- [Problem details]: I would like every line of the records below that contains the word "shift" copied.

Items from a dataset
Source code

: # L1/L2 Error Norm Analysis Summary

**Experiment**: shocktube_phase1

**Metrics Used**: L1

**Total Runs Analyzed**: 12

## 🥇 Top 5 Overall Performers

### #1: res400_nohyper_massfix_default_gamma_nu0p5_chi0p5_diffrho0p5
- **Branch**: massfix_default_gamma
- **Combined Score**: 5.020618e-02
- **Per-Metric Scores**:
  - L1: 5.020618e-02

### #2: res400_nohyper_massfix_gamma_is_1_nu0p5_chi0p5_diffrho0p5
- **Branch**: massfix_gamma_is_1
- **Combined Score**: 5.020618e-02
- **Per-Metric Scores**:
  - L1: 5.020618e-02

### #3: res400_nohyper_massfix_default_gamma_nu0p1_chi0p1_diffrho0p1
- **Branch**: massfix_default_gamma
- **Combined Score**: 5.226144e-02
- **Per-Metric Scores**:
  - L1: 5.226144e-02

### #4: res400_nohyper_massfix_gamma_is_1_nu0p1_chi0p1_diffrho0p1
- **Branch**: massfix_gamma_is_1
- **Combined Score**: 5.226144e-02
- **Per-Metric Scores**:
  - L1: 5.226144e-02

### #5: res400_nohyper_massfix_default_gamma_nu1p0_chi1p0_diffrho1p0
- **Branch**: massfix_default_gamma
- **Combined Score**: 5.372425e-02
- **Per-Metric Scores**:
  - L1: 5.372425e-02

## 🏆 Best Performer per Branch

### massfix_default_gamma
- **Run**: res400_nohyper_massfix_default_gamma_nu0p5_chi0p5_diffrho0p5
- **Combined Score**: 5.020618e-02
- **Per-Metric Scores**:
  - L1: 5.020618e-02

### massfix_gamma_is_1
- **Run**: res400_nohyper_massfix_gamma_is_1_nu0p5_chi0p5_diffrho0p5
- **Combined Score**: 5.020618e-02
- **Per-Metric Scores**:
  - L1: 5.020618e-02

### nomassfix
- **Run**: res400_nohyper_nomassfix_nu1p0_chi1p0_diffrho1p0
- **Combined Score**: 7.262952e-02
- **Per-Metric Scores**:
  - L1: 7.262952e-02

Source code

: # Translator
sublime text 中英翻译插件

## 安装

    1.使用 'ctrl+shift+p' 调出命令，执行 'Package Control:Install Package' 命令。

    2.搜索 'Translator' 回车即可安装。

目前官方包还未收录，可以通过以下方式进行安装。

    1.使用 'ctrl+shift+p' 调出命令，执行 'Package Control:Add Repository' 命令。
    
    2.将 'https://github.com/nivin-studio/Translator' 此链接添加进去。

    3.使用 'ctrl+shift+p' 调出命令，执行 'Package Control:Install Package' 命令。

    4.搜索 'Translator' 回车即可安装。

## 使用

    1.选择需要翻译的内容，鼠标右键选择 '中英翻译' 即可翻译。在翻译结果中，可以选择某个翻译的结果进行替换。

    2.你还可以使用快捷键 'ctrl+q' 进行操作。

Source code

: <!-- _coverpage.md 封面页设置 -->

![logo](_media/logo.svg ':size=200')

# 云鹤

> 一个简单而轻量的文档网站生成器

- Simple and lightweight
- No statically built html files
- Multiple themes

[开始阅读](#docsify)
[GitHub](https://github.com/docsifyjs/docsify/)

- [Response area]:
    1.使用 'ctrl+shift+p' 调出命令，执行 'Package Control:Install Package' 命令。
    1.使用 'ctrl+shift+p' 调出命令，执行 'Package Control:Add Repository' 命令。
    3.使用 'ctrl+shift+p' 调出命令，执行 'Package Control:Install Package' 命令。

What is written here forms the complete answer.